General view of the concrete sarcophagus built over Reactor 4 at the Chernobyl nuclear plant, on July 9, 2003. On 26 April, 1986 an out-of-control nuclear reaction blew the roof off the steel building holding reactor 4 and spewed tons of radioactive material into the air. (Sergey Supinski/AFP/Getty Images)
General view of the concrete sarcophagus built over Reactor 4 at the Chernobyl nuclear plant, on July 9, 2003. On 26 April, 1986, an out-of-control nuclear reaction blew the roof off the steel building holding reactor 4 and spewed tons of radioactive material into the air. (Sergey Supinski/AFP/Getty Images)

Outmoded Reactor Design

De Geer pointed out to Fox News that the type of explosion which happened at Chernobyl could only happen with that outmoded and poorly designed Soviet-era reactor of the type called Reaktor Bolshoy Moshchnosti Kanalnyy (RBMK) or “high power channel-type reactor,” also called a light water graphite-moderated reactor (LWGR).

The reactor was designed so that its fuel rods could be removed and replaced while the reactor was still operating, so that refueling didn’t necessitate shutting down and cutting off power to the surrounding area. The design also allowed the reactor to run with insufficient cooling.

As the reactor’s coolant – water – boiled away as steam in the Chernobyl reactor, operators lost the means to control the reaction, which quickly accelerated until pressures within the reactor were beyond the tolerance of the system.

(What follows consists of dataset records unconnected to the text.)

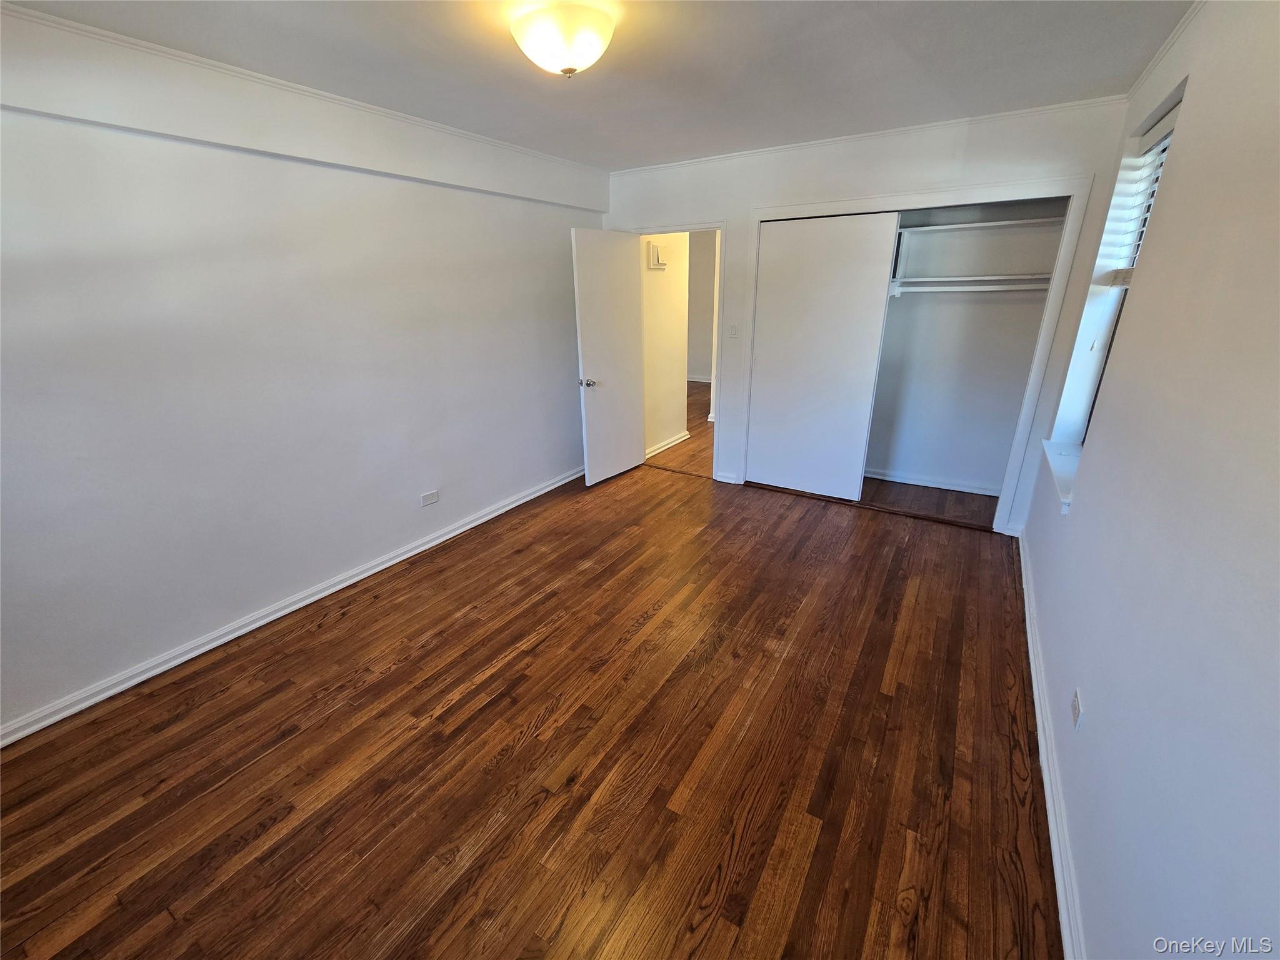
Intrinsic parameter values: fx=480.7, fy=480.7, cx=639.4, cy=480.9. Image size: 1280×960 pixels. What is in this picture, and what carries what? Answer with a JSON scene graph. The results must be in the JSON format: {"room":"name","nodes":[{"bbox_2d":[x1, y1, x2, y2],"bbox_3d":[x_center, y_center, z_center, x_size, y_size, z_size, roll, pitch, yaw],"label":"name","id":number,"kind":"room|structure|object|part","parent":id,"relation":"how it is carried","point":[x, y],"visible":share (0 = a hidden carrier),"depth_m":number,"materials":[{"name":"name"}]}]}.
{"room":"bedroom","nodes":[
{"label":"bedroom","id":0,"kind":"room"},
{"bbox_2d":[0,5,609,739],"bbox_3d":[-1.578,-0.705,2.759,0.158,2.466,4.851,12,25,30],"label":"left wall","id":1,"kind":"structure","parent":0,"point":[263,587],"depth_m":2.22,"materials":[{"name":"white paint"}]},
{"bbox_2d":[0,465,583,746],"bbox_3d":[-1.542,0.470,3.069,0.019,0.081,4.434,12,25,30],"label":"left baseboard","id":2,"kind":"structure","parent":1,"relation":"attached to","point":[435,541],"depth_m":2.39,"materials":[{"name":"white paint"}]},
{"bbox_2d":[0,1,604,172],"bbox_3d":[-1.530,-1.826,2.280,0.030,0.043,4.420,12,25,30],"label":"crown molding","id":3,"kind":"structure","parent":1,"relation":"attached to","point":[422,122],"depth_m":2.05,"materials":[{"name":"white paint"}]},
{"bbox_2d":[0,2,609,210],"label":"soffit","id":4,"kind":"object","parent":1,"relation":"attached to","point":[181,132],"visible":0.97,"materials":[{"name":"white paint"}]},
{"bbox_2d":[420,489,439,506],"bbox_3d":[-1.391,0.111,3.183,0.009,0.077,0.117,12,25,30],"label":"wall outlet","id":5,"kind":"object","parent":1,"relation":"attached to","point":[433,495],"visible":0.97,"depth_m":3.18,"materials":[{"name":"white plastic"}]},
{"bbox_2d":[0,450,1059,959],"bbox_3d":[0.027,0.829,2.339,3.827,0.102,5.287,12,25,30],"label":"floor","id":6,"kind":"structure","parent":0,"point":[329,638],"depth_m":1.74,"materials":[{"name":"brown wood"}]},
{"bbox_2d":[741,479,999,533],"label":"closet floor track","id":7,"kind":"object","parent":6,"relation":"on","point":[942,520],"visible":0.69,"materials":[{"name":"brown"}]},
{"bbox_2d":[3,0,1193,170],"bbox_3d":[-0.002,-1.650,1.601,3.766,0.110,4.947,12,25,30],"label":"ceiling","id":8,"kind":"structure","parent":0,"point":[785,17],"depth_m":1.99,"materials":[{"name":"white paint"}]},
{"bbox_2d":[508,0,615,76],"bbox_3d":[-0.268,-1.546,1.727,0.369,0.168,0.363,12,25,30],"label":"ceiling light","id":9,"kind":"object","parent":8,"relation":"attached to","point":[565,60],"visible":0.98,"depth_m":1.63,"materials":[{"name":"white glass"}]},
{"bbox_2d":[640,231,691,456],"bbox_3d":[0.181,-1.529,4.816,0.127,2.482,1.150,12,25,30],"label":"hallway wall","id":10,"kind":"structure","parent":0,"point":[669,280],"depth_m":4.84,"materials":[{"name":"paint"}]},
{"bbox_2d":[646,240,668,268],"bbox_3d":[0.179,-2.081,4.457,0.047,0.227,0.264,12,25,30],"label":"wall box","id":11,"kind":"object","parent":10,"relation":"attached to","point":[660,264],"visible":0.98,"depth_m":4.41,"materials":[{"name":"white"}]},
{"bbox_2d":[646,430,691,457],"bbox_3d":[0.281,-0.397,5.193,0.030,0.080,1.129,12,25,30],"label":"hallway baseboard","id":12,"kind":"structure","parent":10,"relation":"attached to","point":[677,439],"depth_m":5.21,"materials":[{"name":"white paint"}]},
{"bbox_2d":[647,381,715,476],"bbox_3d":[0.732,-0.938,6.755,3.915,0.104,4.333,12,25,30],"label":"hallway floor","id":13,"kind":"structure","parent":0,"point":[695,394],"depth_m":5.16,"materials":[{"name":"brown wood"}]},
{"bbox_2d":[686,230,717,381],"bbox_3d":[1.195,-2.964,8.311,4.196,2.534,0.130,12,25,30],"label":"hallway far wall","id":14,"kind":"structure","parent":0,"point":[700,361],"depth_m":8.31,"materials":[{"name":"paint"}]},
{"bbox_2d":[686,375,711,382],"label":"hallway baseboard","id":15,"kind":"structure","parent":14,"relation":"attached to","point":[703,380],"depth_m":8.72,"materials":[{"name":"white paint"}]},
{"bbox_2d":[601,98,1134,536],"bbox_3d":[1.161,-1.120,3.694,3.520,2.499,0.129,12,25,30],"label":"back wall","id":16,"kind":"structure","parent":0,"point":[968,149],"depth_m":3.05,"materials":[{"name":"white paint"}]},
{"bbox_2d":[631,221,724,480],"bbox_3d":[0.342,-1.099,4.307,0.895,2.065,0.159,12,25,30],"label":"door frame","id":17,"kind":"structure","parent":16,"relation":"in","point":[722,227],"depth_m":4.00,"materials":[{"name":"white paint"}]},
{"bbox_2d":[571,226,646,486],"bbox_3d":[-0.227,-1.001,4.071,0.179,2.025,0.754,12,25,30],"label":"door","id":18,"kind":"structure","parent":17,"relation":"attached to","point":[626,353],"depth_m":3.99,"materials":[{"name":"white paint"}]},
{"bbox_3d":[-0.423,-0.788,3.869,0.129,0.069,0.085,12,25,30],"label":"doorknob","id":19,"kind":"part","parent":18,"relation":"part of","materials":[{"name":"silver metal"}]},
{"bbox_2d":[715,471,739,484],"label":"back baseboard","id":20,"kind":"structure","parent":16,"relation":"attached to","point":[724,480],"depth_m":4.24,"materials":[{"name":"white paint"}]},
{"bbox_2d":[728,323,739,337],"bbox_3d":[0.750,-1.195,3.823,0.072,0.117,0.017,12,25,30],"label":"light switch","id":21,"kind":"object","parent":16,"relation":"attached to","point":[735,329],"visible":0.98,"depth_m":3.82,"materials":[{"name":"white plastic"}]},
{"bbox_2d":[610,95,1121,176],"bbox_3d":[1.152,-2.258,3.235,3.223,0.049,0.036,12,25,30],"label":"crown molding","id":22,"kind":"structure","parent":16,"relation":"attached to","point":[859,135],"depth_m":2.97,"materials":[{"name":"white paint"}]},
{"bbox_2d":[741,176,1095,534],"bbox_3d":[1.711,-0.840,3.516,1.975,2.109,0.282,12,25,30],"label":"closet frame","id":23,"kind":"structure","parent":16,"relation":"attached to","point":[1032,383],"depth_m":3.05,"materials":[{"name":"white paint"}]},
{"bbox_2d":[744,210,898,500],"bbox_3d":[1.294,-0.898,3.664,0.924,2.054,0.035,12,25,30],"label":"sliding closet door","id":24,"kind":"structure","parent":23,"relation":"in","point":[775,367],"depth_m":3.60,"materials":[{"name":"white paint"}]},
{"bbox_2d":[862,196,1064,506],"bbox_3d":[1.981,-1.104,3.672,2.073,2.452,0.830,12,25,30],"label":"closet wall","id":25,"kind":"structure","parent":0,"point":[880,466],"depth_m":3.83,"materials":[{"name":"paint"}]},
{"bbox_2d":[863,467,1003,495],"bbox_3d":[2.195,-0.058,4.250,1.800,0.078,0.020,12,25,30],"label":"closet baseboard","id":26,"kind":"structure","parent":25,"relation":"attached to","point":[934,485],"depth_m":4.08,"materials":[{"name":"white paint"}]},
{"bbox_2d":[889,270,1056,296],"bbox_3d":[2.287,-1.472,3.552,1.465,0.056,0.361,12,25,30],"label":"lower closet shelf","id":27,"kind":"object","parent":25,"relation":"attached to","point":[934,280],"visible":0.68,"depth_m":3.41,"materials":[{"name":"white"}]},
{"bbox_2d":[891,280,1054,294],"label":"closet rod","id":28,"kind":"object","parent":25,"relation":"attached to","point":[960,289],"visible":0.7,"depth_m":3.38,"materials":[{"name":"white"}]},
{"bbox_2d":[895,215,1063,234],"bbox_3d":[2.183,-1.804,3.448,1.688,0.034,0.330,12,25,30],"label":"upper closet shelf","id":29,"kind":"object","parent":25,"relation":"attached to","point":[992,224],"visible":0.7,"depth_m":3.30,"materials":[{"name":"white"}]},
{"bbox_2d":[1021,0,1279,959],"bbox_3d":[1.475,-0.165,1.262,0.192,2.463,4.973,12,25,30],"label":"right wall","id":30,"kind":"structure","parent":0,"point":[1079,517],"depth_m":1.12,"materials":[{"name":"paint"}]},
{"bbox_2d":[1016,528,1086,959],"bbox_3d":[1.417,0.953,1.680,0.017,0.083,4.223,12,25,30],"label":"right baseboard","id":31,"kind":"structure","parent":30,"relation":"attached to","point":[1029,641],"depth_m":1.55,"materials":[{"name":"white paint"}]},
{"bbox_2d":[1040,438,1083,511],"bbox_3d":[2.131,-0.053,2.362,0.172,0.078,1.015,12,25,30],"label":"window sill","id":32,"kind":"structure","parent":30,"relation":"attached to","point":[1045,445],"depth_m":2.36,"materials":[{"name":"white paint"}]},
{"bbox_2d":[1070,688,1084,730],"bbox_3d":[1.353,0.707,1.491,0.008,0.082,0.079,12,25,30],"label":"wall outlet","id":33,"kind":"object","parent":30,"relation":"attached to","point":[1074,705],"visible":0.98,"depth_m":1.47,"materials":[{"name":"white plastic"}]},
{"bbox_2d":[1046,90,1185,466],"bbox_3d":[2.209,-0.775,2.202,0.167,1.614,0.976,12,25,30],"label":"window","id":34,"kind":"structure","parent":30,"relation":"in","point":[1170,132],"depth_m":2.50,"materials":[{"name":"white"}]},
{"bbox_2d":[1104,101,1179,285],"bbox_3d":[2.175,-1.176,2.035,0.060,0.710,0.868,12,25,30],"label":"window blind","id":35,"kind":"object","parent":34,"relation":"attached to","point":[1154,130],"visible":0.33,"depth_m":2.19,"materials":[{"name":"white plastic"}]},
{"bbox_2d":[1125,0,1205,103],"bbox_3d":[1.375,-1.313,0.828,0.042,0.053,4.368,12,25,30],"label":"crown molding","id":36,"kind":"structure","parent":30,"relation":"attached to","point":[1175,33],"depth_m":1.95,"materials":[{"name":"white paint"}]}
]}

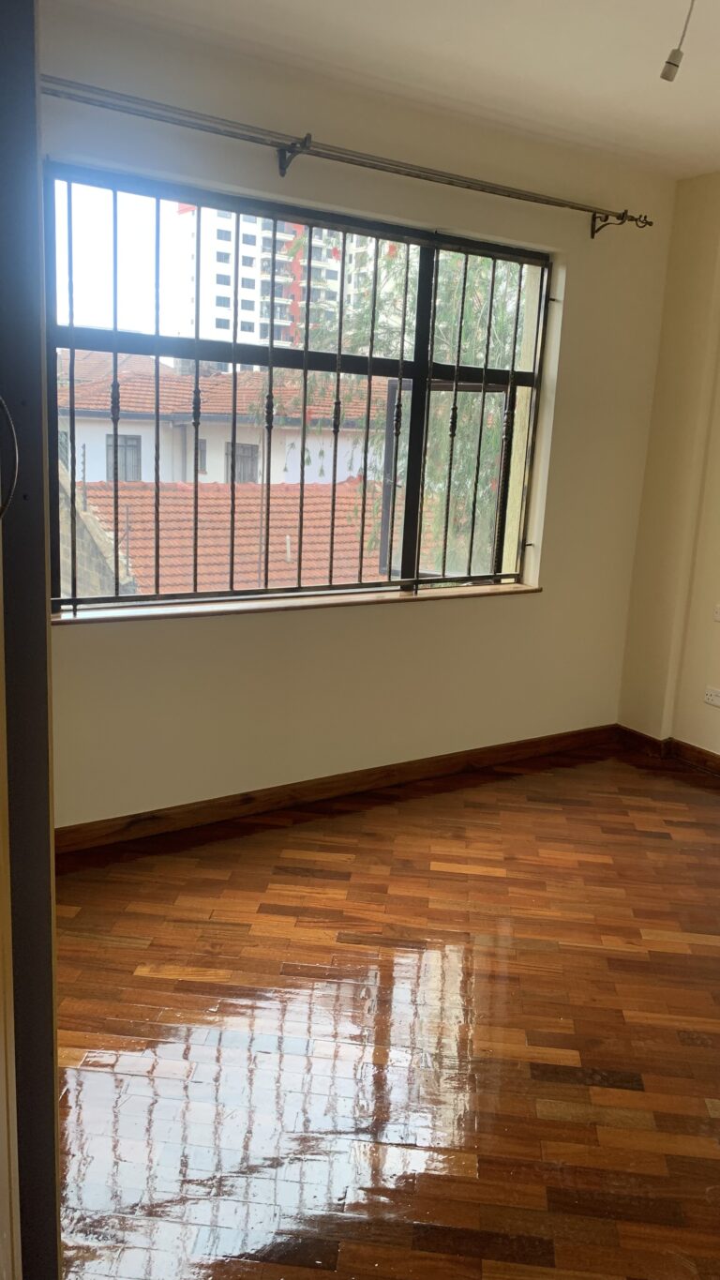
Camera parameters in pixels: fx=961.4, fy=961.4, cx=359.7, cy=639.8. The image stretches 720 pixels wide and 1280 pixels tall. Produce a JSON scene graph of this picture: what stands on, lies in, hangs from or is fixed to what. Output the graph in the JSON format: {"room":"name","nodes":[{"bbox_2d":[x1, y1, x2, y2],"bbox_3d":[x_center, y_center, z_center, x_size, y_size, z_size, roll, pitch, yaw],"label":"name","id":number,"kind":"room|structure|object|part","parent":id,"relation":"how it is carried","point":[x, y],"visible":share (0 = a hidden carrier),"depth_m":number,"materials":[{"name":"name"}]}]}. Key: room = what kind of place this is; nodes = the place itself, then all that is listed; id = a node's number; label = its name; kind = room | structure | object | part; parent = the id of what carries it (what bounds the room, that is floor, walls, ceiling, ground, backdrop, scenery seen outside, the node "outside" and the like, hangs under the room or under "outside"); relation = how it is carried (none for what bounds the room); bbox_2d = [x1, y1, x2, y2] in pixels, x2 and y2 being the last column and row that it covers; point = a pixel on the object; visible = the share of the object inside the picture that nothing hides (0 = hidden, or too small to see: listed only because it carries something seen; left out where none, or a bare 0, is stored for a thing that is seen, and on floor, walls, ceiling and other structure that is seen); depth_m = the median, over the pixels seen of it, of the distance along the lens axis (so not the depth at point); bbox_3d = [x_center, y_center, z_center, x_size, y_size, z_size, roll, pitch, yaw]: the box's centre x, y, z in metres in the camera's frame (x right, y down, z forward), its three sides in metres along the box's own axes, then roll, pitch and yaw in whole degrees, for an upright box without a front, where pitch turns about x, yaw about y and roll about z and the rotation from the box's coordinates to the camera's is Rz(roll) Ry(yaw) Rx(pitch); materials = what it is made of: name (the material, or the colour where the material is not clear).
{"room":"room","nodes":[
{"label":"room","id":0,"kind":"room"},
{"bbox_2d":[37,2,677,829],"bbox_3d":[-0.290,-0.660,3.684,4.181,2.729,0.232,-5,15,-33],"label":"window wall","id":1,"kind":"structure","parent":0,"point":[410,621],"depth_m":3.81,"materials":[{"name":"beige paint"}]},
{"bbox_2d":[55,581,542,624],"bbox_3d":[-0.156,-0.163,3.813,2.203,0.032,0.165,-5,15,-33],"label":"window sill","id":2,"kind":"structure","parent":1,"relation":"attached to","point":[403,595],"depth_m":3.64,"materials":[{"name":"brown wood"}]},
{"bbox_2d":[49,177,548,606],"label":"window grille","id":3,"kind":"object","parent":1,"relation":"attached to","point":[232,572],"visible":0.73,"depth_m":3.65,"materials":[{"name":"metal"}]},
{"bbox_2d":[46,163,553,612],"bbox_3d":[-0.152,-0.874,3.735,2.121,1.469,0.110,-5,15,-33],"label":"window","id":4,"kind":"structure","parent":1,"relation":"in","point":[143,598],"depth_m":3.67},
{"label":"vertical mullion","id":5,"kind":"part","parent":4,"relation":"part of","materials":[{"name":"black metal"}]},
{"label":"frame","id":6,"kind":"part","parent":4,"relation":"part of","materials":[{"name":"black metal"}]},
{"bbox_2d":[56,723,617,857],"bbox_3d":[-0.245,0.627,3.897,3.815,0.095,0.018,-5,15,-33],"label":"baseboard","id":7,"kind":"structure","parent":1,"relation":"attached to","point":[206,808],"depth_m":3.92,"materials":[{"name":"brown wood"}]},
{"bbox_2d":[42,75,652,232],"bbox_3d":[-0.107,-1.667,3.324,3.030,0.118,0.154,-5,15,-33],"label":"curtain rod","id":8,"kind":"object","parent":1,"relation":"attached to","point":[508,195],"visible":0.97,"depth_m":3.27,"materials":[{"name":"metal"}]},
{"bbox_2d":[47,743,719,1279],"bbox_3d":[0.875,1.211,2.012,4.738,0.110,4.935,-5,15,-33],"label":"floor","id":9,"kind":"structure","parent":0,"point":[246,864],"depth_m":2.47,"materials":[{"name":"brown wood"}]},
{"bbox_2d":[0,0,64,1279],"bbox_3d":[-0.672,-0.021,1.213,0.509,2.484,0.511,-5,15,-33],"label":"door frame","id":10,"kind":"structure","parent":9,"relation":"on","point":[49,912],"depth_m":1.23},
{"bbox_2d":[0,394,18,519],"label":"door handle","id":11,"kind":"object","parent":10,"relation":"attached to","point":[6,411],"visible":1,"depth_m":1.03,"materials":[{"name":"metal"}]},
{"bbox_2d":[48,0,719,178],"bbox_3d":[0.959,-1.535,1.504,4.432,0.126,4.446,-5,15,-33],"label":"ceiling","id":12,"kind":"structure","parent":0,"point":[666,31],"depth_m":3.04,"materials":[{"name":"white paint"}]},
{"bbox_2d":[661,0,696,81],"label":"light socket","id":13,"kind":"object","parent":12,"relation":"hanging from","point":[670,63],"visible":0.99,"depth_m":2.42,"materials":[{"name":"white plastic"}]},
{"bbox_2d":[617,173,719,763],"bbox_3d":[2.528,-0.395,3.144,0.231,2.710,4.015,-5,15,-33],"label":"right wall","id":14,"kind":"structure","parent":0,"point":[682,732],"depth_m":4.49,"materials":[{"name":"beige paint"}]},
{"bbox_2d":[614,724,719,778],"bbox_3d":[2.326,0.872,3.334,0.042,0.093,3.858,-5,15,-33],"label":"baseboard","id":15,"kind":"structure","parent":14,"relation":"attached to","point":[648,742],"depth_m":4.65,"materials":[{"name":"brown wood"}]},
{"bbox_2d":[703,685,719,707],"bbox_3d":[1.636,0.262,4.415,0.014,0.074,0.118,-5,15,-33],"label":"wall socket","id":16,"kind":"object","parent":14,"relation":"attached to","point":[714,698],"visible":0.98,"depth_m":4.43,"materials":[{"name":"white plastic"}]},
{"bbox_2d":[712,602,719,622],"bbox_3d":[1.642,-0.116,4.296,0.019,0.087,0.127,-5,15,-33],"label":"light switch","id":17,"kind":"object","parent":14,"relation":"attached to","point":[718,616],"visible":0.99,"depth_m":4.33,"materials":[{"name":"white plastic"}]},
{"label":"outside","id":18,"kind":"structure","parent":0,"visible":0},
{"bbox_2d":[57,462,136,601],"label":"stone wall","id":19,"kind":"structure","parent":18,"point":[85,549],"depth_m":7.94,"materials":[{"name":"stone"}]},
{"label":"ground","id":20,"kind":"structure","parent":18,"visible":0},
{"bbox_2d":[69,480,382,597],"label":"tiled roof","id":21,"kind":"structure","parent":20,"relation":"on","point":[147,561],"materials":[{"name":"red tile"}]},
{"bbox_2d":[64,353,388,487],"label":"neighboring house","id":22,"kind":"structure","parent":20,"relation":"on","point":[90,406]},
{"bbox_2d":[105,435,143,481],"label":"building window","id":23,"kind":"structure","parent":22,"relation":"in","point":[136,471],"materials":[{"name":"grey glass"}]},
{"bbox_2d":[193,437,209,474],"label":"building window","id":24,"kind":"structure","parent":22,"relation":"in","point":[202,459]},
{"bbox_2d":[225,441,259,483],"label":"building window","id":25,"kind":"structure","parent":22,"relation":"in","point":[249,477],"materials":[{"name":"grey glass"}]},
{"bbox_2d":[170,199,385,355],"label":"apartment building","id":26,"kind":"structure","parent":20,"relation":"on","point":[289,299],"materials":[{"name":"white concrete"}]},
{"bbox_2d":[272,233,526,581],"bbox_3d":[0.948,-1.212,8.783,3.860,6.420,3.677,-5,15,-33],"label":"tree","id":27,"kind":"object","parent":20,"relation":"on","point":[460,401],"visible":0.25,"depth_m":8.07,"materials":[{"name":"green plant"}]}
]}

According to the World Nuclear Association, there are 11 such reactors currently operating in Russia, but they are of an improved and updated design.

De Geer noted that the current Russian RBMK reactors are much safer.

“Our new theory deepens the understanding of the severe effects that can be the result of some original design faults in such reactors,”De Geer told Fox News.

“Much has been corrected in remaining RBMK reactors, but a better understanding of what really happened in 1986 must of course be of great value for overseeing and possibly improving the design also in the future.”